(A run of entries)
(begin)

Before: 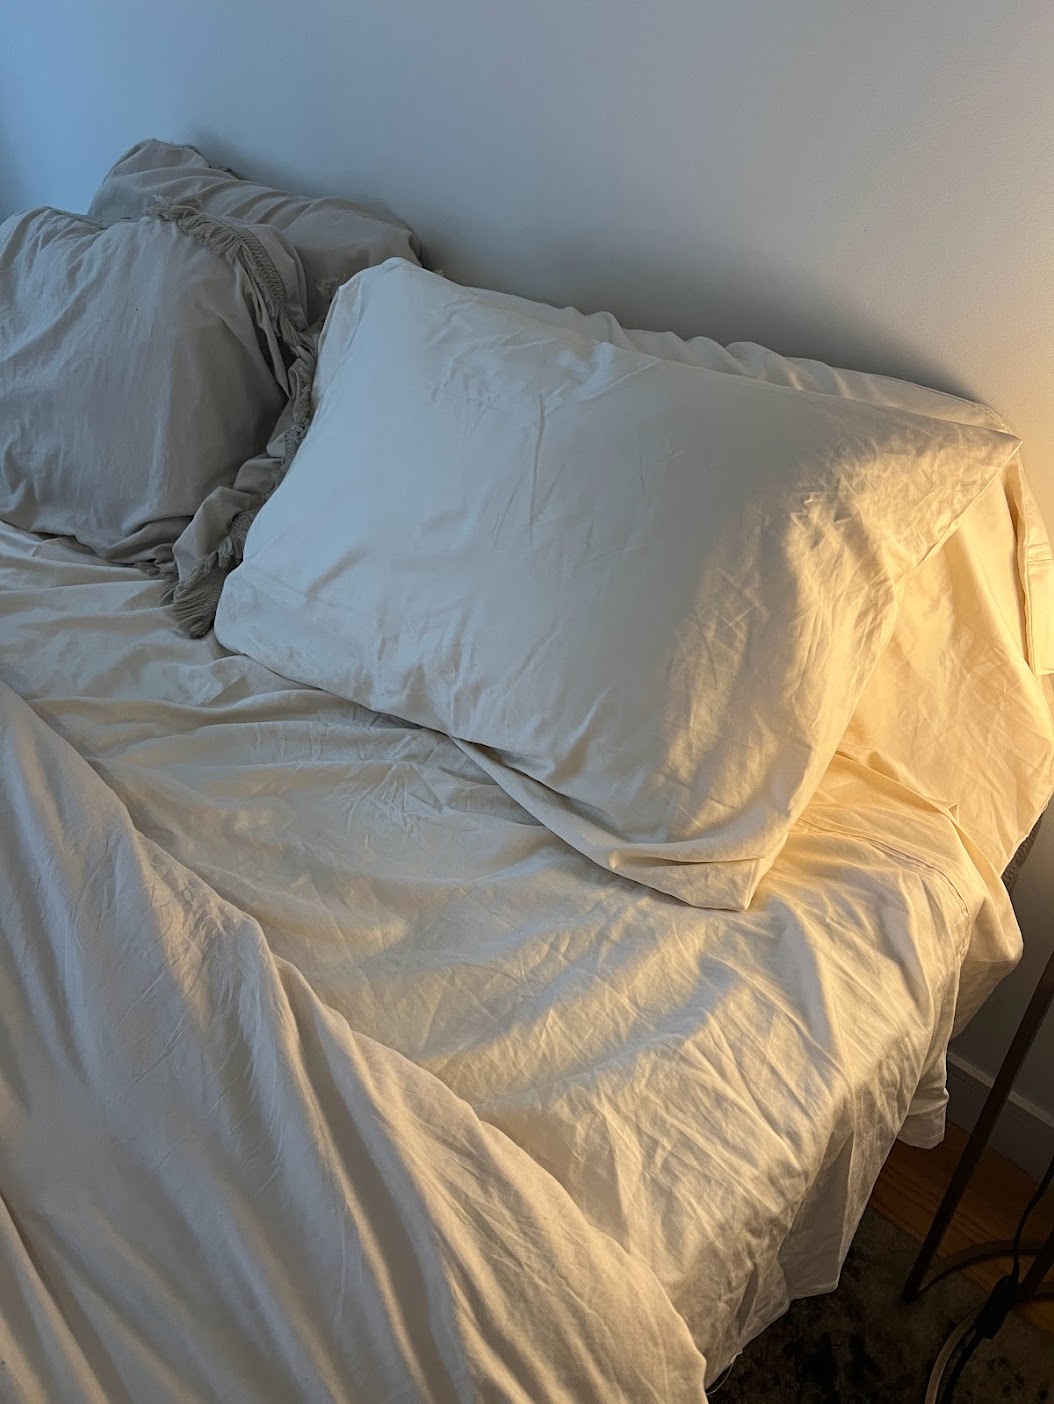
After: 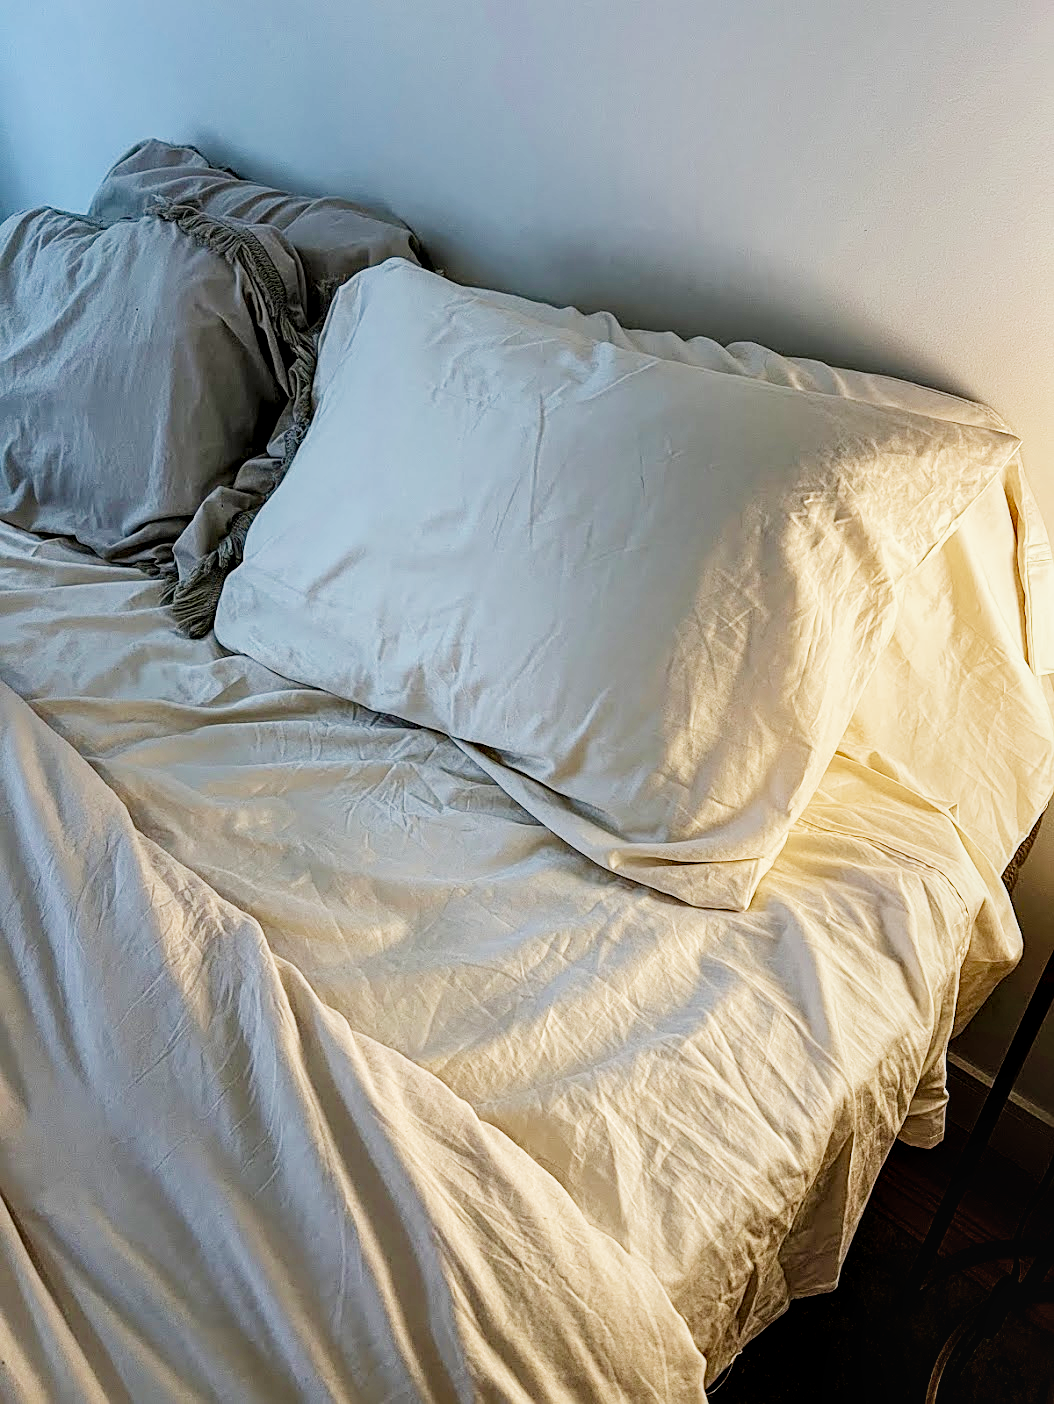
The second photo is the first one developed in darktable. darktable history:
velvia: strength 21.76%
exposure: black level correction 0.001, exposure 1 EV, compensate highlight preservation false
filmic rgb: middle gray luminance 29%, black relative exposure -10.3 EV, white relative exposure 5.5 EV, threshold 6 EV, target black luminance 0%, hardness 3.95, latitude 2.04%, contrast 1.132, highlights saturation mix 5%, shadows ↔ highlights balance 15.11%, preserve chrominance no, color science v3 (2019), use custom middle-gray values true, iterations of high-quality reconstruction 0, enable highlight reconstruction true
sharpen: on, module defaults
local contrast: detail 140%
color balance rgb: shadows lift › luminance -20%, power › hue 72.24°, highlights gain › luminance 15%, global offset › hue 171.6°, perceptual saturation grading › global saturation 14.09%, perceptual saturation grading › highlights -25%, perceptual saturation grading › shadows 25%, global vibrance 25%, contrast 10%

(end)

#### [Exercise brief]
Copy out every line of the entries above with no changes, leaving the pictures out.

#### [The solution]
Before: 
After: 
The second photo is the first one developed in darktable. darktable history:
velvia: strength 21.76%
exposure: black level correction 0.001, exposure 1 EV, compensate highlight preservation false
filmic rgb: middle gray luminance 29%, black relative exposure -10.3 EV, white relative exposure 5.5 EV, threshold 6 EV, target black luminance 0%, hardness 3.95, latitude 2.04%, contrast 1.132, highlights saturation mix 5%, shadows ↔ highlights balance 15.11%, preserve chrominance no, color science v3 (2019), use custom middle-gray values true, iterations of high-quality reconstruction 0, enable highlight reconstruction true
sharpen: on, module defaults
local contrast: detail 140%
color balance rgb: shadows lift › luminance -20%, power › hue 72.24°, highlights gain › luminance 15%, global offset › hue 171.6°, perceptual saturation grading › global saturation 14.09%, perceptual saturation grading › highlights -25%, perceptual saturation grading › shadows 25%, global vibrance 25%, contrast 10%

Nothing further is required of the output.